(Beginning of Material provided)

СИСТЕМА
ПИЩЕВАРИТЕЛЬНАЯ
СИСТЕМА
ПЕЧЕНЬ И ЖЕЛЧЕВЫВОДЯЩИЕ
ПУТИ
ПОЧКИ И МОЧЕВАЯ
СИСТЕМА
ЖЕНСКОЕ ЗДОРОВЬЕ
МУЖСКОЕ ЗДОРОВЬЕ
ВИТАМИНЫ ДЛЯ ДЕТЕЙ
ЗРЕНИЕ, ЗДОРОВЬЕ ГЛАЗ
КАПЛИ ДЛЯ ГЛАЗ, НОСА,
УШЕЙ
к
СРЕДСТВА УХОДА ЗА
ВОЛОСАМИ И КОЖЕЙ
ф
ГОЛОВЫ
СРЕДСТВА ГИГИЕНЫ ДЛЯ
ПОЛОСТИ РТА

(End of Material provided)

* _Task_
Make an exact copy of the listing, including every line.

* _Written answer_
СИСТЕМА
ПИЩЕВАРИТЕЛЬНАЯ
СИСТЕМА
ПЕЧЕНЬ И ЖЕЛЧЕВЫВОДЯЩИЕ
ПУТИ
ПОЧКИ И МОЧЕВАЯ
СИСТЕМА
ЖЕНСКОЕ ЗДОРОВЬЕ
МУЖСКОЕ ЗДОРОВЬЕ
ВИТАМИНЫ ДЛЯ ДЕТЕЙ
ЗРЕНИЕ, ЗДОРОВЬЕ ГЛАЗ
КАПЛИ ДЛЯ ГЛАЗ, НОСА,
УШЕЙ
к
СРЕДСТВА УХОДА ЗА
ВОЛОСАМИ И КОЖЕЙ
ф
ГОЛОВЫ
СРЕДСТВА ГИГИЕНЫ ДЛЯ
ПОЛОСТИ РТА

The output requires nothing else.